TASK DIRECTIONS.
Write out the whole listing below exactly, skipping each picture.
──────── RECORDS SHOWN
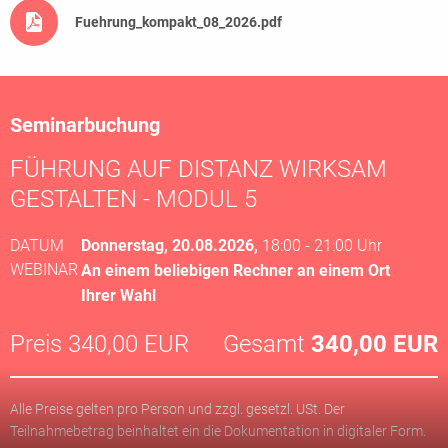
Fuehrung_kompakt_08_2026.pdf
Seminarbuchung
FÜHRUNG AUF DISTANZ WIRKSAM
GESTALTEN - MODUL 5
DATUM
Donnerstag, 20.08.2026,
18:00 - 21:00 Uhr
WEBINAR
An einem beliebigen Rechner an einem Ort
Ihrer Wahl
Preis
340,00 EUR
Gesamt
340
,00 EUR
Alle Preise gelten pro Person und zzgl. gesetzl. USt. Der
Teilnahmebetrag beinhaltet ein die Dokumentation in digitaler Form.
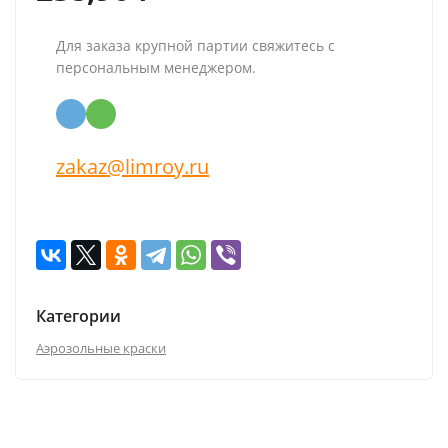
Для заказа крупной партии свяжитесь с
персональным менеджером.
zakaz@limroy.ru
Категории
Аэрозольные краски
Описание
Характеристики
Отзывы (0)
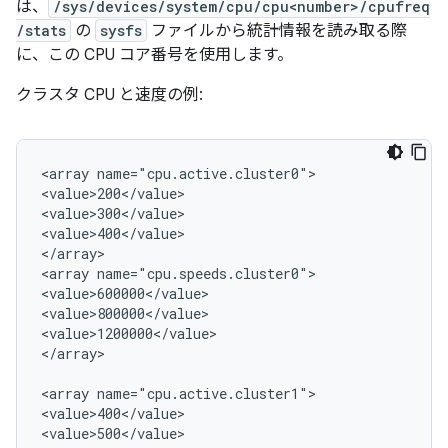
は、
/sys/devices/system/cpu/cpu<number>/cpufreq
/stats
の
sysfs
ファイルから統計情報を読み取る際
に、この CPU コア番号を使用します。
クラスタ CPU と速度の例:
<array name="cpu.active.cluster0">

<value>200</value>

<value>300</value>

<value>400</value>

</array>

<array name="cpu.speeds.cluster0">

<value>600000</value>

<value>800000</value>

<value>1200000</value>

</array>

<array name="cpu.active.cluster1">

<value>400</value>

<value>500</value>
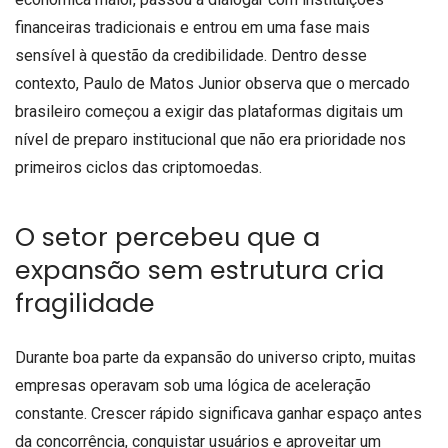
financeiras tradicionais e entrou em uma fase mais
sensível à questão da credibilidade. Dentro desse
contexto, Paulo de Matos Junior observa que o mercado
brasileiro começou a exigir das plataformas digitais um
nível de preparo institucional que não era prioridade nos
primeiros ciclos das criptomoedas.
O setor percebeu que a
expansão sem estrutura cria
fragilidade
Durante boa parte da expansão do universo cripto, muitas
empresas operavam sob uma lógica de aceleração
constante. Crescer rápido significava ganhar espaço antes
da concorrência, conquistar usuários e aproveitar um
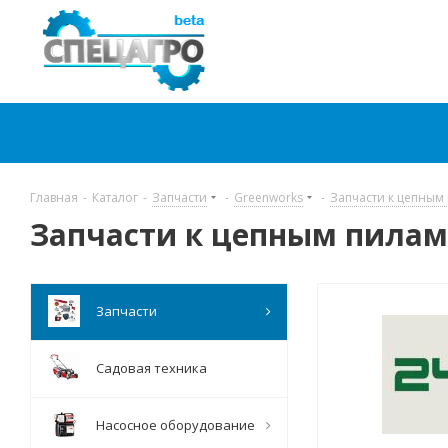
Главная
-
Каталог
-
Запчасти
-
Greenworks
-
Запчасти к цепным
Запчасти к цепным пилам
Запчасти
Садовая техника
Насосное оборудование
────────────────
EXERCISE OUTPUT.
Fuehrung_kompakt_08_2026.pdf
Seminarbuchung
FÜHRUNG AUF DISTANZ WIRKSAM
GESTALTEN - MODUL 5
DATUM
Donnerstag, 20.08.2026,
18:00 - 21:00 Uhr
WEBINAR
An einem beliebigen Rechner an einem Ort
Ihrer Wahl
Preis
340,00 EUR
Gesamt
340
,00 EUR
Alle Preise gelten pro Person und zzgl. gesetzl. USt. Der
Teilnahmebetrag beinhaltet ein die Dokumentation in digitaler Form.
Для заказа крупной партии свяжитесь с
персональным менеджером.
zakaz@limroy.ru
Категории
Аэрозольные краски
Описание
Характеристики
Отзывы (0)
は、
/sys/devices/system/cpu/cpu<number>/cpufreq
/stats
の
sysfs
ファイルから統計情報を読み取る際
に、この CPU コア番号を使用します。
クラスタ CPU と速度の例:
<array name="cpu.active.cluster0">

<value>200</value>

<value>300</value>

<value>400</value>

</array>

<array name="cpu.speeds.cluster0">

<value>600000</value>

<value>800000</value>

<value>1200000</value>

</array>

<array name="cpu.active.cluster1">

<value>400</value>

<value>500</value>
financeiras tradicionais e entrou em uma fase mais
sensível à questão da credibilidade. Dentro desse
contexto, Paulo de Matos Junior observa que o mercado
brasileiro começou a exigir das plataformas digitais um
nível de preparo institucional que não era prioridade nos
primeiros ciclos das criptomoedas.
O setor percebeu que a
expansão sem estrutura cria
fragilidade
Durante boa parte da expansão do universo cripto, muitas
empresas operavam sob uma lógica de aceleração
constante. Crescer rápido significava ganhar espaço antes
da concorrência, conquistar usuários e aproveitar um
Главная
-
Каталог
-
Запчасти
-
Greenworks
-
Запчасти к цепным
Запчасти к цепным пилам
Запчасти
Садовая техника
Насосное оборудование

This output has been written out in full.